The listing had five photos. One showed a door, half open, possibly not attached to anything. Another was a blurry shot of a fig tree that could’ve been in Morocco or Milton Keynes. No kitchen, no bathroom. But it was cheap. Suspiciously cheap. And there was that word—potential.
They always say that, don’t they? Agents, sellers, those chirpy YouTube renovators in straw hats. Potential is a magic word. A polite way of saying: this place might kill you, but imagine how charming it’ll be if it doesn’t.
We clicked. We zoomed. We stared at the walls. “Maybe it’s not that bad?” Sam said. I nodded too quickly. Jamie shrugged and went back to his game. That was our due diligence.
The house was somewhere inland. Not Valencia city—further. Somewhere Google Maps didn’t care much for. The town had three bars, one bakery, and a petrol station with a surprising number of political flyers. But the price? We could buy it outright. No mortgage. No landlord. Just… us, a deed, and several unresolved construction mysteries.
We sent an email. Got a response two days later. A man named Luis. Very friendly. Slightly cryptic. Said the house had “been empty a while,” which we later learned meant squatters, bats, and one unexplained axe in the attic. But he was helpful. Offered a video tour over WhatsApp. The connection cut out halfway through, and he narrated the rest like a football commentator.
We said yes.
We didn’t see the inside in person until we were holding the keys. Which is, according to Spain’s official notary law, perfectly legal—if not particularly sane. (If you’re into the legal side, here’s the actual notary site: https://www.notariado.org/portal/en/home
The legal bit was harder than we thought. Forms in triplicate. Documents we didn’t know existed. NIE numbers, utility transfers, tax hoops. Spain’s bureaucracy has layers. Like filo pastry, but with more shouting.
We hired a local gestor to help. She was brilliant. Fierce in that way only women who’ve dealt with town hall officials for twenty years can be. She told us, deadpan, that the house had no certificate of habitation, but that it was “probably fine if you didn’t ask too many questions.”
When we finally arrived, three weeks later, everything looked… bigger. And rougher. The walls had gaps. The roof tiles were curling. There were two fridges in the garden. One contained what I’m pretty sure was a pair of shoes and an old sausage.
Jamie refused to go inside until we’d checked for scorpions. He wasn’t joking.
That first week was just damage control. No running water. A broken fuse box that buzzed like it wanted to explode. One window missing. Wasps in the gutter. A curtain of cobwebs in the hallway so thick it should’ve had its own postcode.
We didn’t sleep much.
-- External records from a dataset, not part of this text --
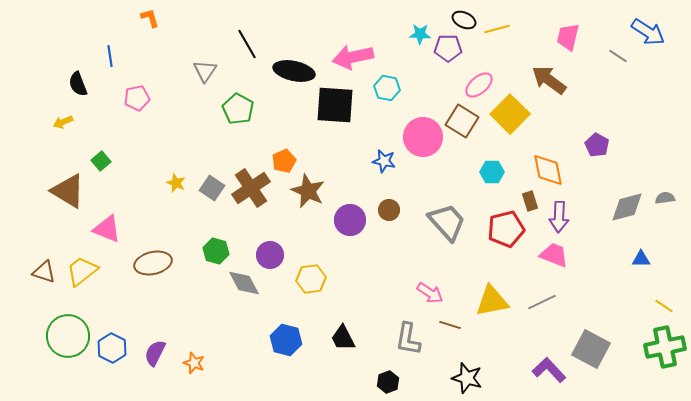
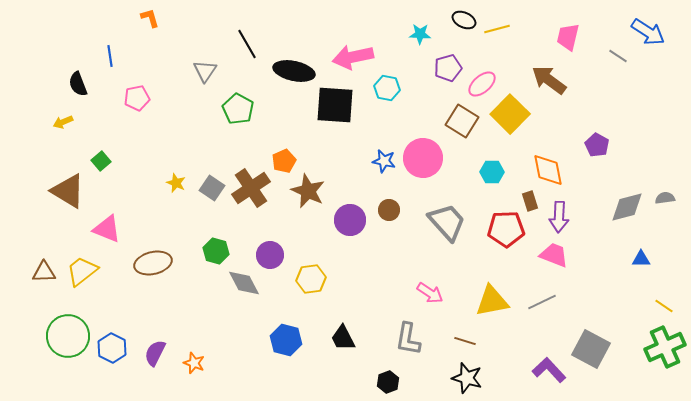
purple pentagon at (448, 48): moved 20 px down; rotated 16 degrees counterclockwise
pink ellipse at (479, 85): moved 3 px right, 1 px up
pink circle at (423, 137): moved 21 px down
red pentagon at (506, 229): rotated 12 degrees clockwise
brown triangle at (44, 272): rotated 20 degrees counterclockwise
brown line at (450, 325): moved 15 px right, 16 px down
green cross at (665, 347): rotated 12 degrees counterclockwise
We argued about where the bathroom could be. Sam cried in the car once, then punched a wall and broke through the plaster. Jamie made a spreadsheet of “Structural Concerns and Possible Solutions,” which included the entry: “Living Room Floor – Might Actually Be Dirt?”
We started learning. Fast. About lime render. About moisture barriers. About the horrifying price of reclaimed terracotta tiles. I read EcoHabitar cover to cover, twice. (It’s an incredible Spanish resource if you don’t mind getting nerdy—link here:
Sam found a forum where other off-gridders posted questions like “Can I put a shower next to a bread oven?” and “How do I legally collect rain if my neighbour is watching?”
Turns out potential means you’ll spend a full afternoon trying to figure out where that one weird smell is coming from and eventually discover an entire mummified rat inside a wall cavity.
But also—
Also, it means watching the sun rise through a window that didn’t exist last week because you just knocked that wall through with your bare hands and a borrowed crowbar.
It means turning the key in your own front door—even if it sticks—and knowing no one can tell you to leave.
It means building something stupid and personal and wonky. On purpose.
We’re still in the thick of it. The back room leaks. The electricity is patchy. The water pressure is a rumour. But the place is starting to feel like ours. Or maybe like we’re starting to belong to it.
We don’t have a five-year plan. We’ve got one good hammer, a pile of salvaged tiles, and a teenage son who’s started drawing up solar panel layouts in his sketchbook.
Potential. It’s a lot scarier up close. But we’re here. And honestly? That counts for more than I expected.